Depending on which economic commentator you read, the UK economy is either heading for problems or is set to continue on a reasonably steady path for some time to come. What is particularly interesting (to an economist!) is that the different predictions do not result from different data but from different interpretations of the same data.
On the downside, inflation has jumped from 2.3% to 2.7% and is predicted to rise further because of the fall in sterling since the Brexit vote last June. Consumers are also suffering as real earnings are £1,700 lower than they were before the Crash and are likely to fall over the next two years as inflation exceeds wage increases.
Economic growth has slowed because of a cut-back in consumer spending which is partially the result of higher import prices following the fall in the value of the pound since June and might also be a reflection of falling confidence in the UK economy among consumers.
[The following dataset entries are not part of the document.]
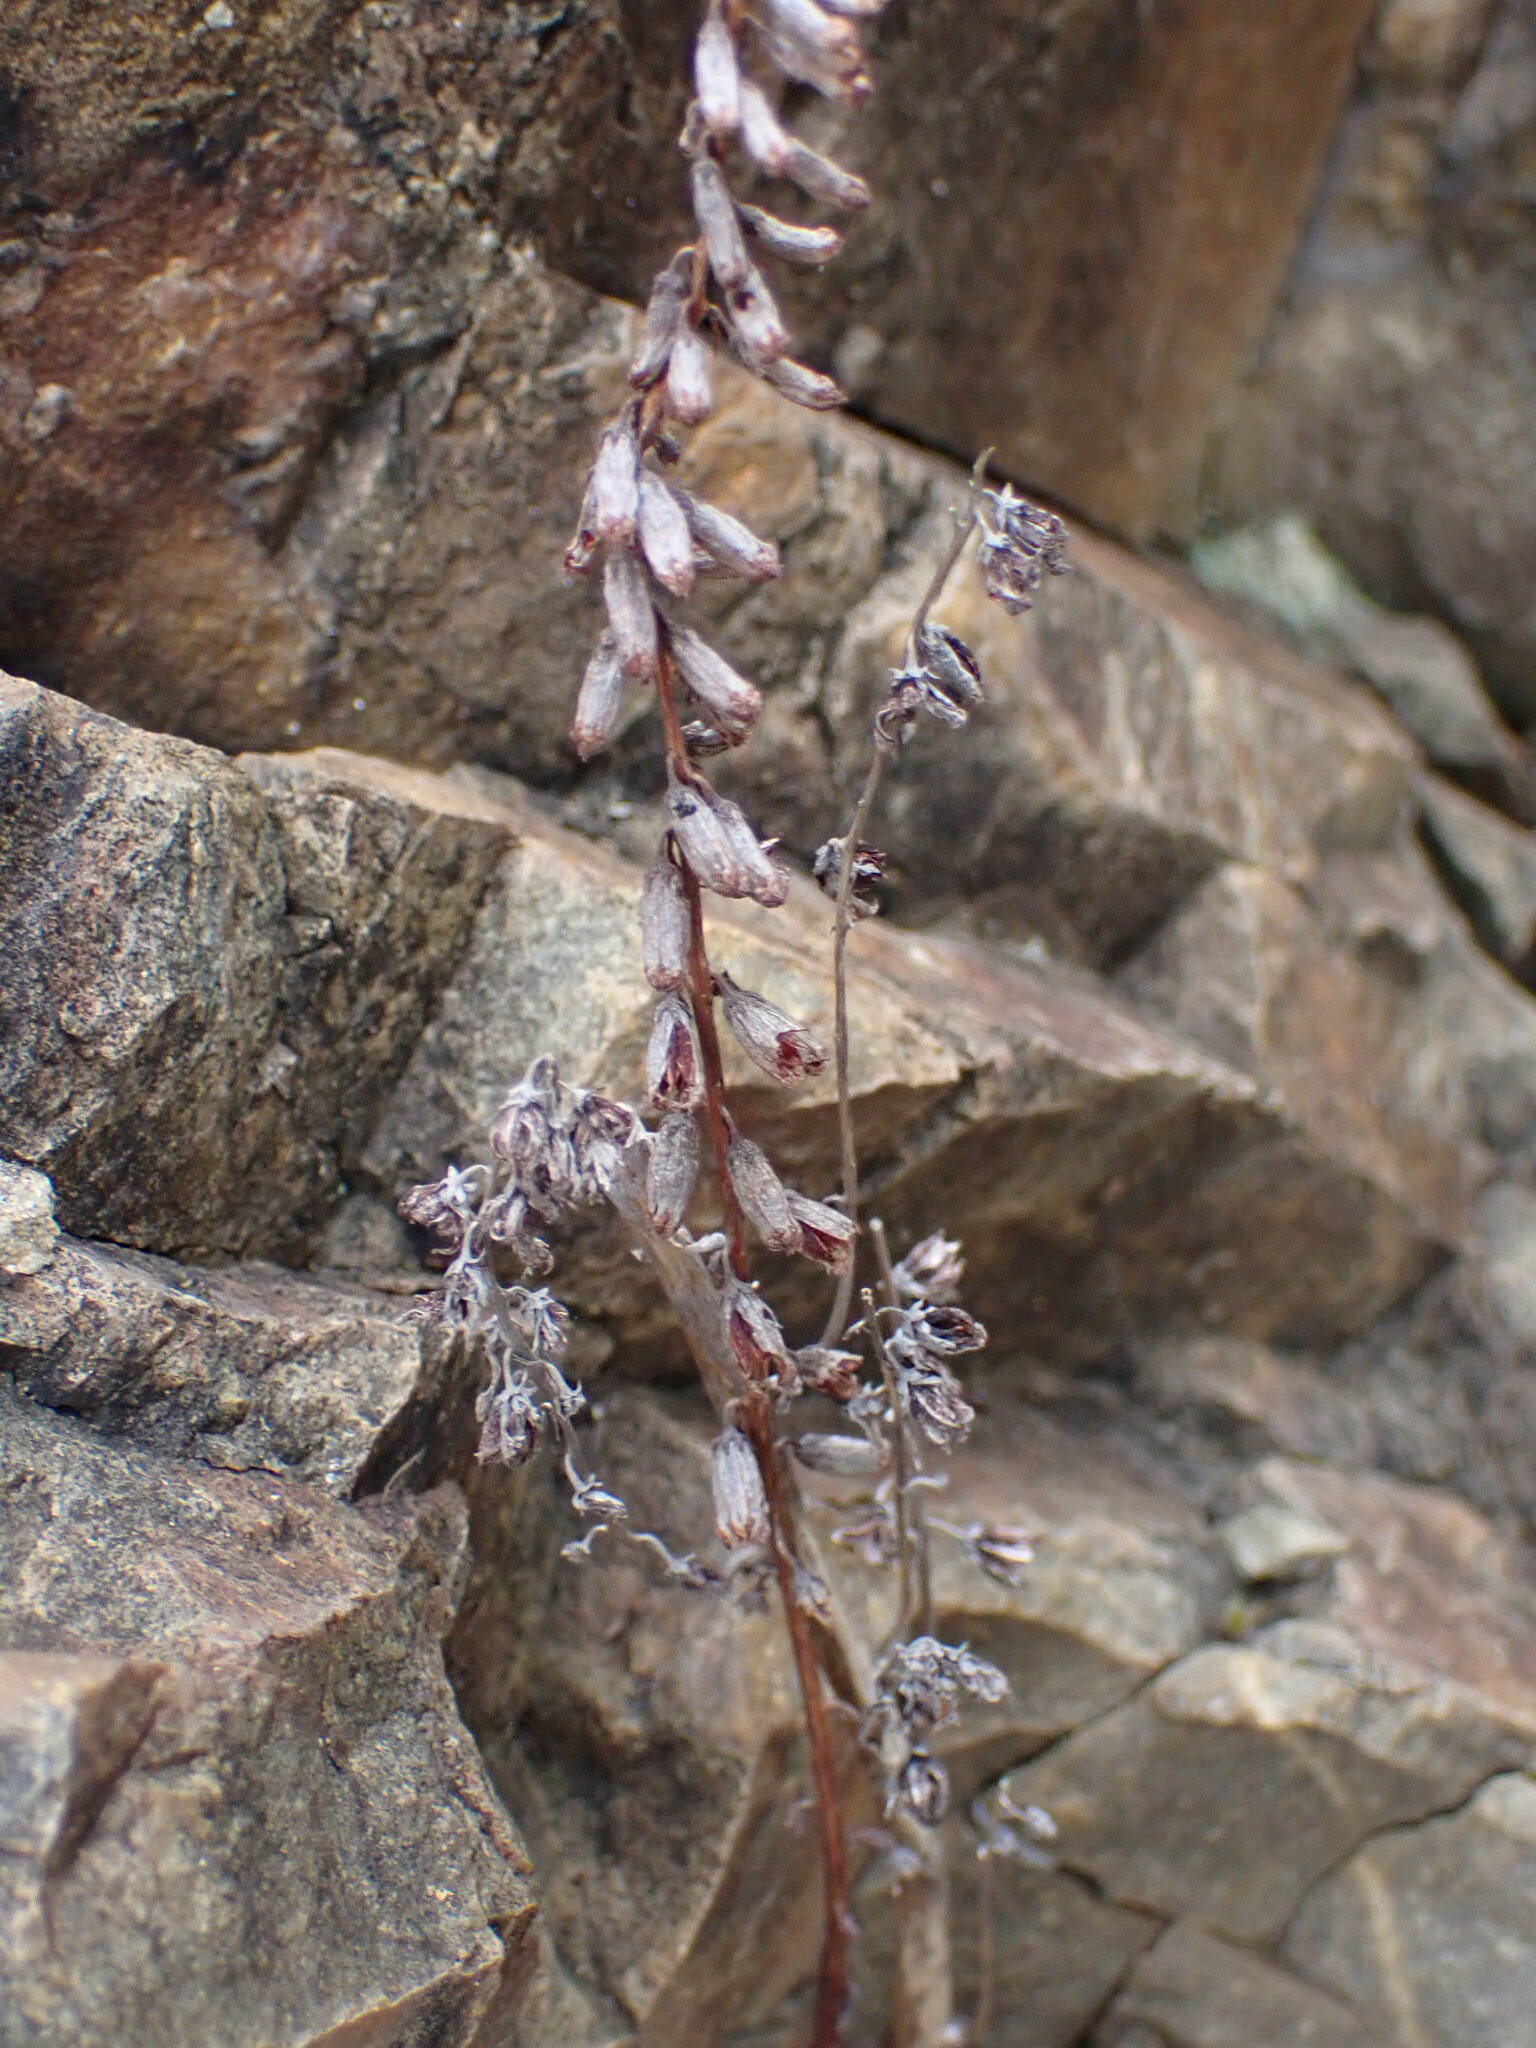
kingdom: Plantae
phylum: Tracheophyta
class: Magnoliopsida
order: Saxifragales
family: Crassulaceae
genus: Umbilicus
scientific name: Umbilicus rupestris
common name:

It grew by only 0.3% January to March, compared with 0.7% in the last three months of 2016 while the figures for GDP per head are 0.1% and 0.5% respectively.
On a more positive note, the UK is still the 5th largest economy in the world (but is predicted to be overtaken by India before the end of the year) and unemployment is down from 4.7% to 4.6%, the lowest since 1975. It was not long ago that we thought 5% was the lowest we could hope for without causing a major increase in inflation. Wages, which we would normally expect to be rising fast given the slow level of unemployment, are rising at about half their rate of increase before the financial crisis. However this is is not totally beneficial since a reason they are rising so slowly is the low level of UK productivity which fell in the first quarter of 2017 compared to the last quarter of 2016.
The balance of payments deficit dropped significantly in the last quarter of 2016 as export orders for manufacturing have increased following the fall in the value of sterling. Unfortunately, this might have been a temporary improvement since the first quarter of 2017 saw the deficit in goods increase as imports rose and exports fell. The deficit in goods AND services also rose for the first quarter to £10.5bn, almost double the previous quarter’s figure of £5.7bn. Concern over the increase in house prices has eased since they are currently rising at their slowest rate for four years; however they are still currently averaging 6.1 x average earnings compared with a long-term average of 4.3 x average earnings. The peak was in 2007 (just before the Crash) when they reached 6.4 times earnings. If the housing market slumps over the next few years then this will have a significant impact on the economy from its impact on associated spending (furniture, white goods, carpets, etc), the wealth effect and the impact on consumer and business confidence.
The latest Bank of England forecasts show the economy growing well, averaging 1.8% over the next three years, but these are based on the Government managing to negotiate a “smooth” Brexit, with the implication that a problem with the negotiations will result in lower growth, inflation rising no higher than 2.8% and slower consumer growth being compensated by higher business investment and exports, two areas where the UK has failed in over recent years.
It is difficult to take into account are the economic shocks which we might face over the next few months. For example what will happen to confidence in America if there are serious revelations about another member of President Trump’s team being involved with Russia. Then, if the American economy slows, what will that do to UK exports?What will happen to business confidence, and hence investment, over the next two years as leaks about Brexit negotiations hit the news headlines? What will China do over the next few years in terms of global expansion?
Not to worry. As Keynes wrote in 1923 – “In the long run we are all dead”.